Le plus jeune maire de France mis en examen pour "prise illégale d’intérêt" !

FAITS DIVERS

OOPS - Le maire divers droite de Hesdin (Pas-de-Calais) Stéphane Sieczkowski-Samier, soupçonné de "complicité de faux et d'usage de faux en écriture publique" et de "prise illégale d’intérêt", a été mis en examen.

"Il n’y a eu aucun préjudice pour la commune, aucun enrichissement personnel. Je suis complètement innocent. (…) Il faut se poser la question, à quatre mois des élections législatives où je suis moi-même candidat, à qui profite cette affaire ?" La stratégie de défense est classique. L’histoire, elle, l’est un peu moins. Elle implique celui qui fut élu, à 22 ans, plus jeune maire de France en 2014, le dénommé Stéphane Sieczkowski-Samier (DVD), dans la commune de Hesdin (2400 habitants), dans le Pas-de-Calais. Et qui a été mis en examen pour "complicité de faux et d'usage de faux en écriture publique", ainsi que pour "prise illégale d’intérêt par une personne dépositaire de l’autorité publique". Rien que ça.
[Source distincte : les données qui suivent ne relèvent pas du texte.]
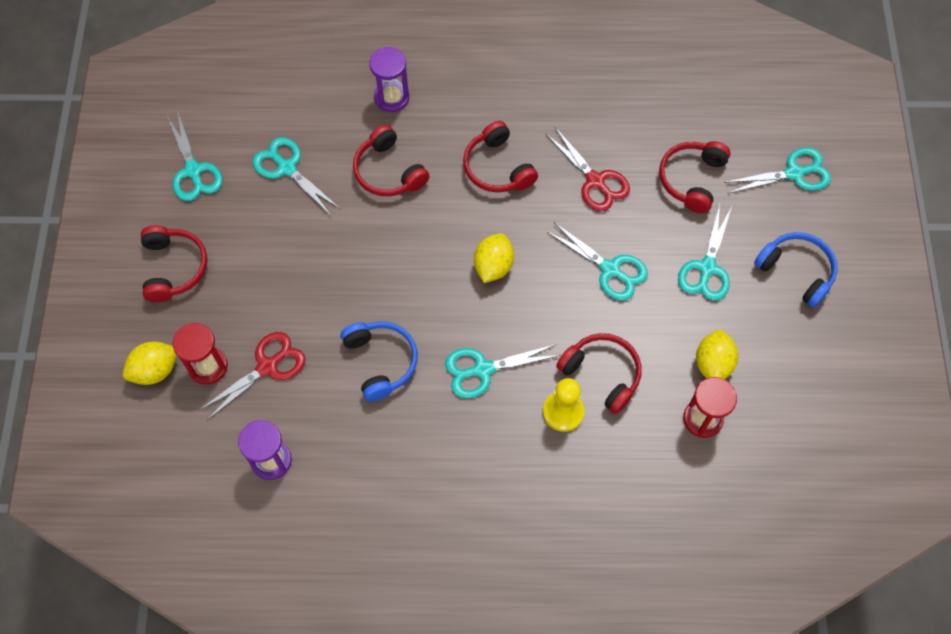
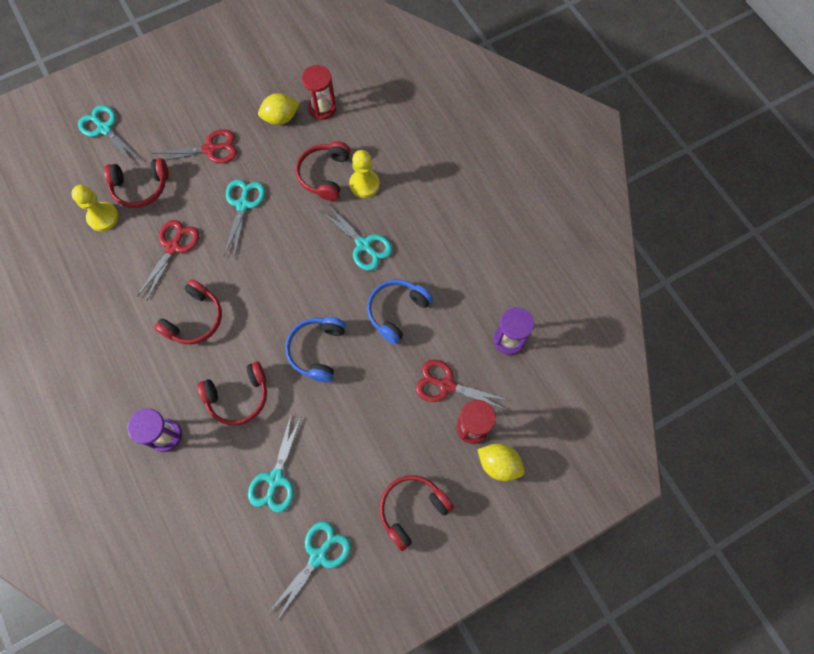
camera: 120 degrees left, 5 degrees up
red headphones [353,125,429,196] -> red headphones turned 45 degrees clockwise [197,362,267,425]
yellow lemon [474,233,514,283] -> none
turquoise scissors [678,204,732,301] -> red scissors [152,129,237,163]
blue headphones [754,232,838,308] -> blue headphones moved to [285,317,346,383]
none -> yellow pawn [71,185,119,231]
Le chef de la police municipale impliqué

En cause : l’attribution de la gestion des logements de sa ville à l’agence immobilière ORPI, dirigée par… la mère du maire, Christiane Samier, elle-même membre du conseil municipal, et qui a également été mise en examen pour "prise illégale d'intérêt par personne investie d'un mandat électif". C’est l’opposition qui a donné l’alerte en saisissant le sous-préfet, affirmant que le vote du conseil municipal sur cette mesure n’a jamais eu lieu. 

En outre, "pour la justifier, Stéphane Sieczkowski-Samier aurait fait faire fabriquer par un tiers une fausse délibération", a indiqué le parquet de Boulogne-sur-Mer à l’AFP. Et, comme si tout cela ne suffisait pas, le tiers en question, qui aurait "rédigé la fausse délibération sur instruction du maire" (on cite encore le parquet),  ne serait autre que… le chef de la police municipale, mis en examen, lui, pour "faux et usage de faux en écriture publique par personne dépositaire de l'autorité publique". Le maire, qui poursuit en parallèle de son activité d’élu des études de droit (!), encourt 15 ans de réclusion criminelle et 225.000 euros d'amende.